• _What the exercise asks_
Please quote exactly the lines below from the line containing "### NoSQL / Metric & Metric Collection" to the line containing "performance key/value database.", both lines included, and nothing else.

==== Extracted material ====

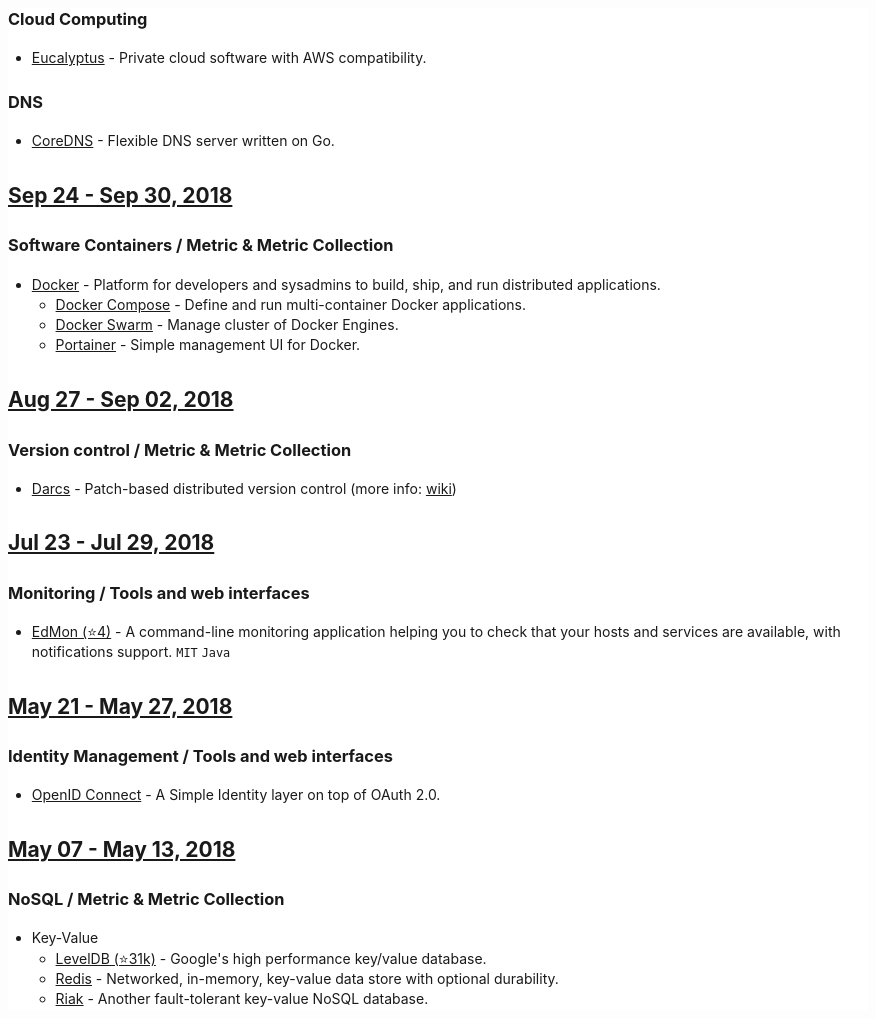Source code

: ### Cloud Computing

*   [Eucalyptus](https://www.eucalyptus.cloud/) - Private cloud software with AWS compatibility.

### DNS

*   [CoreDNS](https://coredns.io/) - Flexible DNS server written on Go.

## [Sep 24 - Sep 30, 2018](/content/2018/39/README.md)

### Software Containers / Metric & Metric Collection

*   [Docker](http://www.docker.com/) - Platform for developers and sysadmins to build, ship, and run distributed applications.
    *   [Docker Compose](https://docs.docker.com/compose/) - Define and run multi-container Docker applications.
    *   [Docker Swarm](https://docs.docker.com/engine/swarm/) - Manage cluster of Docker Engines.
    *   [Portainer](https://portainer.io/) - Simple management UI for Docker.

## [Aug 27 - Sep 02, 2018](/content/2018/35/README.md)

### Version control / Metric & Metric Collection

*   [Darcs](http://darcs.net/) - Patch-based distributed version control (more info: [wiki](http://darcs.net/Theory/PekkaPatchTheory))

## [Jul 23 - Jul 29, 2018](/content/2018/30/README.md)

### Monitoring / Tools and web interfaces

*   [EdMon (⭐4)](https://github.com/Edraens/EdMon) - A command-line monitoring application helping you to check that your hosts and services are available, with notifications support. `MIT` `Java`

## [May 21 - May 27, 2018](/content/2018/21/README.md)

### Identity Management / Tools and web interfaces

*   [OpenID Connect](http://openid.net/developers/libraries/) - A Simple Identity layer on top of OAuth 2.0.

## [May 07 - May 13, 2018](/content/2018/19/README.md)

### NoSQL / Metric & Metric Collection

*   Key-Value
    *   [LevelDB (⭐31k)](https://github.com/google/leveldb) - Google's high performance key/value database.
    *   [Redis](http://redis.io/) - Networked, in-memory, key-value data store with optional durability.
    *   [Riak](http://docs.basho.com/) - Another fault-tolerant key-value NoSQL database.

====

• _Answer_
### NoSQL / Metric & Metric Collection

*   Key-Value
    *   [LevelDB (⭐31k)](https://github.com/google/leveldb) - Google's high performance key/value database.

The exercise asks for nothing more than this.